Collected data
╔══

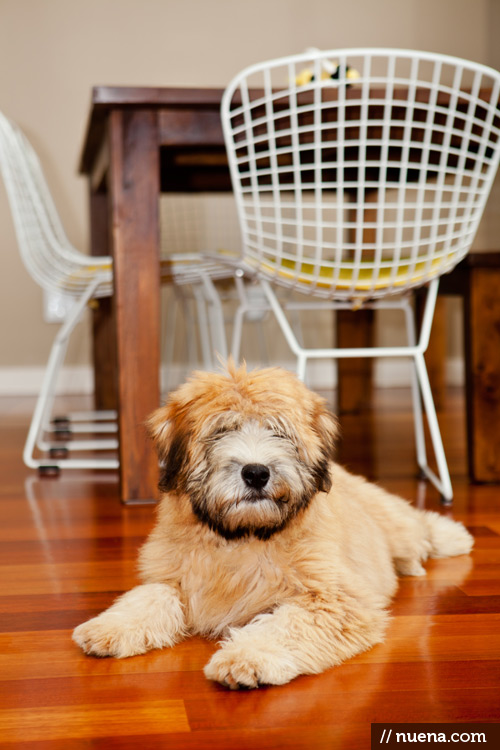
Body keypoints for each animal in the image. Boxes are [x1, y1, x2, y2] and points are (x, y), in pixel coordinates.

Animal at [73, 368, 472, 692]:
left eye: (278, 432)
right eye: (223, 430)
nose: (256, 472)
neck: (244, 537)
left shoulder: (332, 600)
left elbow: (285, 625)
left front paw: (244, 659)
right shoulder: (173, 573)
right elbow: (151, 596)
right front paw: (109, 627)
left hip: (393, 524)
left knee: (417, 527)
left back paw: (452, 536)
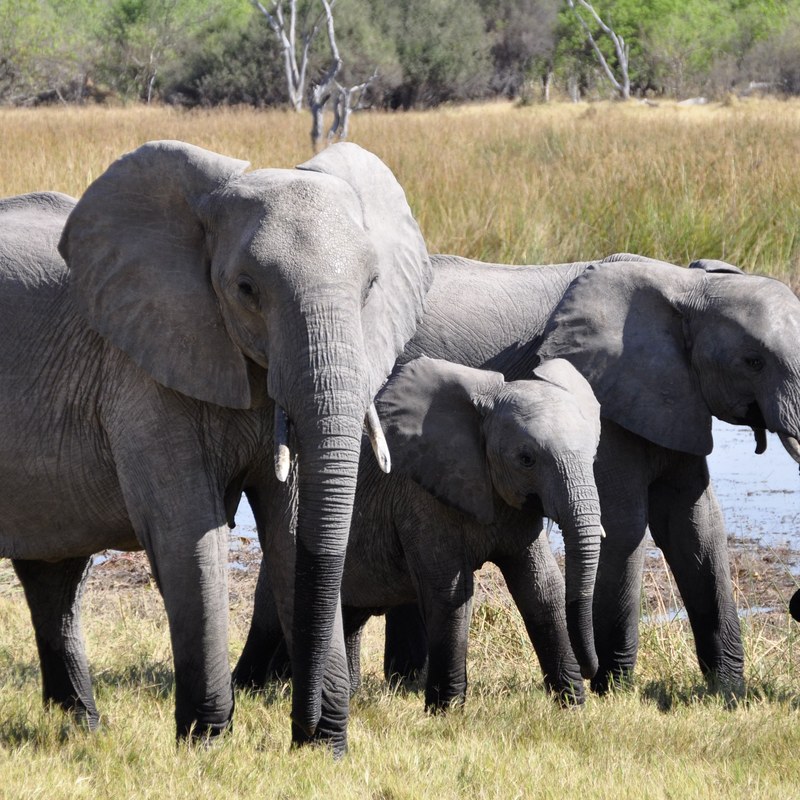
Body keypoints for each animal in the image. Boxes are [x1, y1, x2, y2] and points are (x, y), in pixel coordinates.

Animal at [0, 139, 431, 754]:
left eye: (372, 285)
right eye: (246, 290)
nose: (303, 728)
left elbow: (293, 530)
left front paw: (324, 748)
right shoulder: (141, 369)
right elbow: (188, 532)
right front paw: (204, 743)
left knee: (53, 574)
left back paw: (83, 728)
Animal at [234, 355, 604, 710]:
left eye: (593, 454)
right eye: (526, 459)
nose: (592, 670)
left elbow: (542, 589)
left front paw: (572, 706)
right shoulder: (419, 496)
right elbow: (451, 593)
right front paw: (446, 711)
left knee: (350, 615)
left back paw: (342, 693)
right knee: (271, 613)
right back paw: (248, 689)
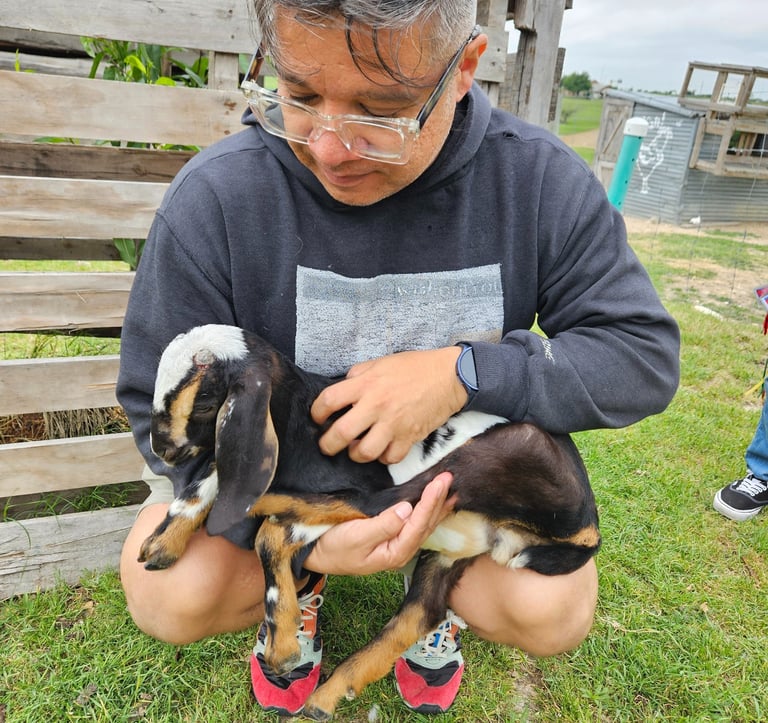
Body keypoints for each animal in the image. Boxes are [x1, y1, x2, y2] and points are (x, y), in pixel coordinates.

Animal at [140, 323, 600, 720]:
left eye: (204, 404)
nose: (161, 449)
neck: (302, 425)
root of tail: (587, 529)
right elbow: (217, 471)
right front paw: (161, 544)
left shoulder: (348, 486)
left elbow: (270, 529)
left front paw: (283, 647)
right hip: (448, 551)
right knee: (419, 615)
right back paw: (325, 697)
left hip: (481, 463)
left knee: (359, 506)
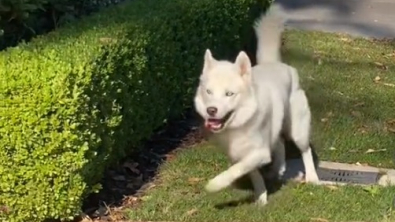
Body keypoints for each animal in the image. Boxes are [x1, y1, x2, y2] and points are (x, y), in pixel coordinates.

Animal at [195, 4, 322, 205]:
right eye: (208, 92)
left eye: (229, 94)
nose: (211, 110)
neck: (238, 126)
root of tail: (275, 63)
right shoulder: (240, 154)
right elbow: (252, 173)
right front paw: (261, 196)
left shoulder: (259, 152)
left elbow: (237, 169)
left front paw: (216, 184)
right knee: (279, 144)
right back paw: (277, 169)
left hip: (297, 130)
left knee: (305, 150)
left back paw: (312, 177)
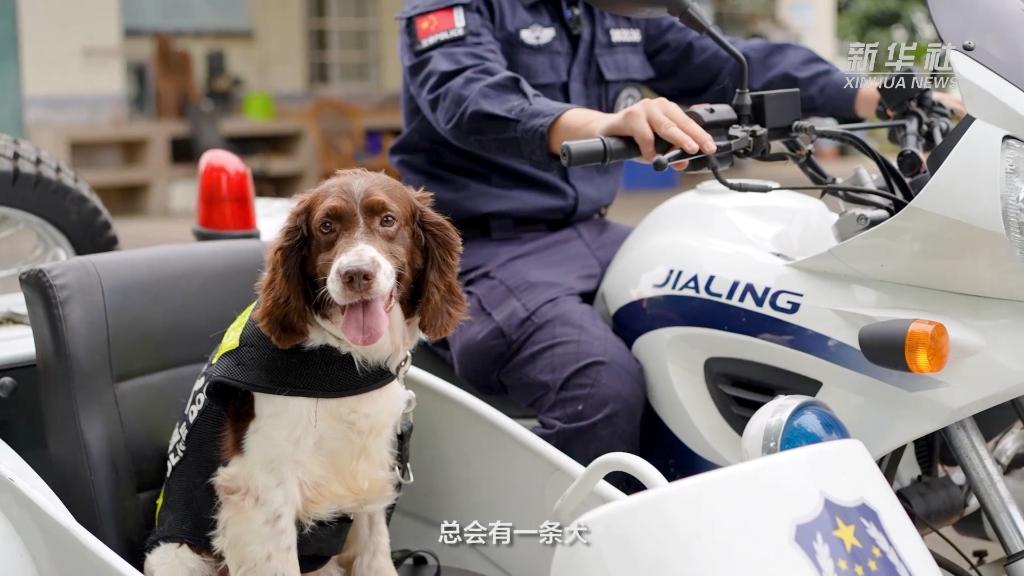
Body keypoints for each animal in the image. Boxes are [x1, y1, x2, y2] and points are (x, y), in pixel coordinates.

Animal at [144, 169, 466, 576]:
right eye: (326, 226)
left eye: (388, 220)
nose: (356, 275)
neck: (343, 358)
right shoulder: (263, 488)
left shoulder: (369, 468)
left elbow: (376, 552)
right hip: (177, 556)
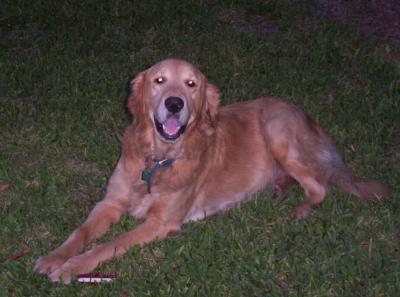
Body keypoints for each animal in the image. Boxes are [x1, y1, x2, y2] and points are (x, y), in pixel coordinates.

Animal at [35, 57, 388, 282]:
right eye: (159, 80)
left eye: (191, 84)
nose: (174, 103)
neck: (158, 159)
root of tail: (310, 118)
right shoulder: (109, 203)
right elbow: (80, 233)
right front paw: (54, 257)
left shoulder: (160, 223)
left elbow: (108, 244)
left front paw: (70, 268)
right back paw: (277, 189)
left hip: (278, 131)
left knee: (319, 187)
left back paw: (300, 208)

╚══

__YOUR GOAL__
Apart from the pictures, repeat every entry exactly.

__EXERCISE RESPONSE__
Body keypoints for each animal in the image. Boxes are [x1, y1, x2, y2] and points are (x, y), in pixel coordinates.

Animal at [73, 368, 472, 692]:
left eye: (278, 432)
right eye: (223, 430)
nose: (256, 472)
neck: (244, 537)
left shoulder: (332, 600)
left elbow: (285, 625)
left front paw: (244, 659)
right shoulder: (173, 573)
right elbow: (151, 596)
right front paw: (109, 627)
left hip: (393, 524)
left knee: (417, 527)
left back paw: (452, 536)
Body keypoints for each animal in the image. Boxes are [x1, y1, x2, y2] and points are (x, y), in pixel coordinates.

Animal at [0, 139, 431, 754]:
left eye: (372, 285)
right eye: (246, 290)
nose: (303, 728)
left elbow: (293, 530)
left front paw: (324, 748)
right shoulder: (141, 369)
right elbow: (188, 532)
right front paw: (204, 743)
left knee: (53, 574)
left back paw: (83, 728)
Animal at [234, 355, 604, 710]:
left eye: (593, 454)
right eye: (526, 459)
nose: (592, 670)
left elbow: (542, 589)
left front paw: (572, 706)
right shoulder: (419, 496)
right elbow: (451, 593)
right front paw: (446, 711)
left knee: (350, 615)
left back paw: (342, 693)
right knee: (271, 613)
right back paw: (248, 689)
Body keypoints for each animal in the image. Boxes are [x1, y1, x2, y2] and points are (x, y), in pixel coordinates.

Animal at [140, 323, 600, 720]:
left eye: (204, 404)
nose: (161, 449)
neck: (302, 425)
root of tail: (587, 529)
right elbow: (217, 471)
right front paw: (161, 544)
left shoulder: (348, 486)
left elbow: (270, 529)
left front paw: (283, 647)
right hip: (448, 551)
right knee: (419, 615)
right back paw: (325, 697)
left hip: (481, 463)
left knee: (359, 506)
Body keypoints for each animal in the image. Boxes are [x1, y1, x2, y2] and points are (x, y), in pixel coordinates.

Animal at [195, 4, 322, 205]:
right eye: (208, 92)
left eye: (229, 94)
nose: (211, 110)
neck: (238, 126)
root of tail: (275, 63)
right shoulder: (240, 154)
right elbow: (252, 173)
right front paw: (261, 196)
left shoulder: (259, 152)
left elbow: (237, 169)
left front paw: (216, 184)
right knee: (279, 144)
right back paw: (277, 169)
left hip: (297, 130)
left knee: (305, 150)
left back paw: (312, 177)
Body keypoints for each animal in the image. Boxes are [x1, y1, x2, y2] and points are (x, y), in pixel coordinates.

Animal at [144, 169, 466, 576]:
right eye: (326, 226)
left eye: (388, 220)
nose: (356, 275)
neck: (343, 358)
right shoulder: (263, 488)
left shoulder: (369, 468)
left elbow: (376, 552)
right hip: (177, 556)
Body keypoints for each animal in the image. Boxes are [x1, y1, x2, y2] and points are (x, y), in pixel coordinates.

Animal at [35, 57, 388, 282]:
right eye: (159, 80)
left eye: (191, 84)
nose: (174, 103)
neck: (158, 159)
root of tail: (310, 118)
right shoulder: (109, 203)
right elbow: (80, 233)
right front paw: (54, 257)
left shoulder: (160, 223)
left elbow: (108, 244)
left front paw: (70, 268)
right back paw: (277, 189)
left hip: (278, 131)
left knee: (319, 187)
left back paw: (300, 208)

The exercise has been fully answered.